Profit & Loss, Balance Sheet, and Cash Flow Highlights

Profitability and Growth Metrics (2024-2027):

  • EBITDA margin: 25.4%–25.7%
  • Pre-tax margin: 23.9%–25.0%
  • Net margin: 20.8%–21.8%
  • ROA: 12.3%–13.7%
  • ROE: 17.7%–18.3%
  • Turnover growth: 9.6%–14.8% annually
  • Net profit growth: 6.1%–10.4% annually

Leverage:

  • Debt to total capital: Reducing from 27.4% (2024) to 17.5% (2027)
  • Debt to equity: Declining from 37.3% to 21.1%
  • Net cash position strengthening (net debt to equity improving from -35.2% to -40.1%)

Cash Flow:

  • Operating cash flow rising from RMB 5,273 million (2024) to RMB 8,371.9 million (2027)
  • Capex remains stable around RMB 1,863.6 million annually
  • Dividend payments steadily increasing in line with profit growth

Risks and Earnings Sensitivities

  • Risks: Slower-than-expected order growth and unfavorable tariff negotiations remain key downside risks.
  • Earnings Forecast: 2025/26 earnings forecasts are maintained, with projected net profits of RMB 6,620 million (2025F) and RMB 7,201 million (2026F).

Valuation and Recommendation

  • Target Price: HK\$85.60 (DCF-based), implying a 2025F PE of 18.2x and 2026F PE of 16.7x.
  • Current Valuation: Stock trades at 11.9x 2025F PE and 10.9x 2026F PE, offering significant upside potential.
  • Recommendation: BUY maintained, supported by robust fundamentals, strong client relationships, and ongoing expansion strategies.

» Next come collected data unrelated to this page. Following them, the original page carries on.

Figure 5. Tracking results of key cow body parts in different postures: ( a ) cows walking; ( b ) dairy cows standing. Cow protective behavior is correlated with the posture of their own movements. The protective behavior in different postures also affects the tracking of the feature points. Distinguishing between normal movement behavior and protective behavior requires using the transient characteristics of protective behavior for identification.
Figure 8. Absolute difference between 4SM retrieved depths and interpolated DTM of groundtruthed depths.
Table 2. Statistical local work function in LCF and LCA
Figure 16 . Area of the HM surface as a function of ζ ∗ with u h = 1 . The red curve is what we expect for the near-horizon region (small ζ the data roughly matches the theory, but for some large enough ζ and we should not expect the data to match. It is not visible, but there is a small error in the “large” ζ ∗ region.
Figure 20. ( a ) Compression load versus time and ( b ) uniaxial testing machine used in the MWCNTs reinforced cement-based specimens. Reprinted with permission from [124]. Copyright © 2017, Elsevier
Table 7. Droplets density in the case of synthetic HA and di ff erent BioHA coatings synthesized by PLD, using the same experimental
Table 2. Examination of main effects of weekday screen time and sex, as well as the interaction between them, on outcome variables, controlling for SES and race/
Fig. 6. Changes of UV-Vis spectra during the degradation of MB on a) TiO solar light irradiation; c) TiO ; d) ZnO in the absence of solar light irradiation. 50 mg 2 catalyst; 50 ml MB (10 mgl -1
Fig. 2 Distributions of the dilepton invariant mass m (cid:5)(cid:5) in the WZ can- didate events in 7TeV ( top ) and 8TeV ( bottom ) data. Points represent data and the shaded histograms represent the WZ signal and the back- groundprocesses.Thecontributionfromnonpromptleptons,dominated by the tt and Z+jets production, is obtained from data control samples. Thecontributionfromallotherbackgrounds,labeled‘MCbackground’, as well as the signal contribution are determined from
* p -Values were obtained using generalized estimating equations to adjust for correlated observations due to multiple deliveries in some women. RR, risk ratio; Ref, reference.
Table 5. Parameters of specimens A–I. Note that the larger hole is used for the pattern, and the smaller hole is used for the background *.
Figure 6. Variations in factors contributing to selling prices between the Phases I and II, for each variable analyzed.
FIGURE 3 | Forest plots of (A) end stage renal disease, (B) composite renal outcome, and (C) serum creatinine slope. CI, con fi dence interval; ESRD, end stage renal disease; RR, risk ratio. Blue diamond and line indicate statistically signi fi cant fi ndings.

Conclusion: Shenzhou International – Well-Positioned for Growth Amid Global Challenges

Shenzhou International Group’s resilient order book, margin recovery potential, and strategic capacity expansion underscore its status as a leading apparel manufacturer. The company’s diversified customer base, prudent financial management, and commitment to growth in Cambodia position it for continued outperformance. Investors seeking exposure to the global apparel supply chain should keep Shenzhou on their radar for 2025 and beyond.